Two workers were reprogramming the door’s security lock. Bruce noted the security cameras regularly dotting the ceiling. The cell doors were solid metal down here, smaller versions of the heavy sliding doors at the asylum’s main entrance and noticeably more fortified than those along the upper corridors of Arkham. Each cell door had a window of what must be bulletproof glass, through which Bruce could occasionally see a prisoner sitting inside a stark room. The uniforms they wore down here differed from the orange ones of the other inmates.
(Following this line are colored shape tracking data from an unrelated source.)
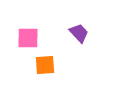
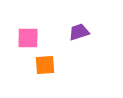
purple trapezoid: moved 1 px up; rotated 65 degrees counterclockwise
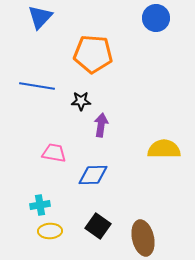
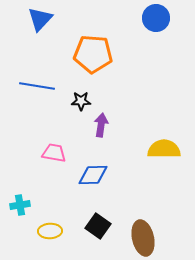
blue triangle: moved 2 px down
cyan cross: moved 20 px left
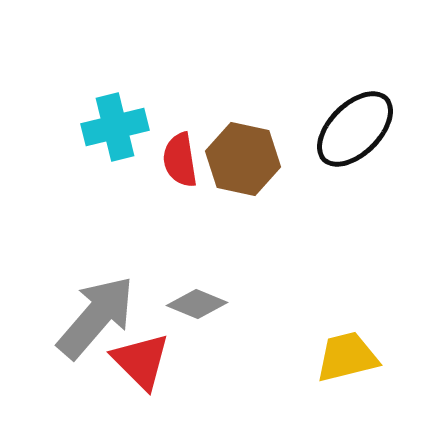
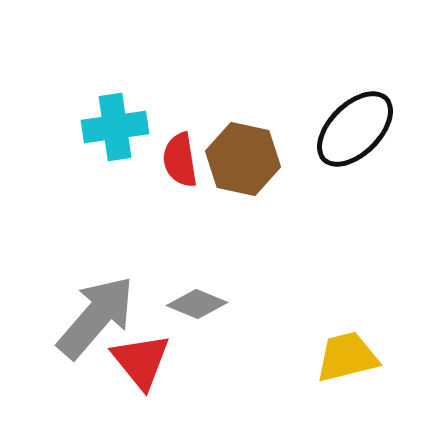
cyan cross: rotated 6 degrees clockwise
red triangle: rotated 6 degrees clockwise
They were white, as if to mark them as a special breed of dangerous.
“More than usual down here, James,” Draccon said as they went.
James shrugged. “More crimes than usual,” she replied. “We had three Nightwalkers moved here just yesterday from Gotham City Penitentiary.”
At that, Draccon shook her head in frustration.
“Still no luck figuring out what the hell they were up to that night, huh?” James asked.
“I’m afraid not.”
“The Nightwalkers?” Bruce asked, grateful for something to think about other than his sentence. “Just how many of them are out there?”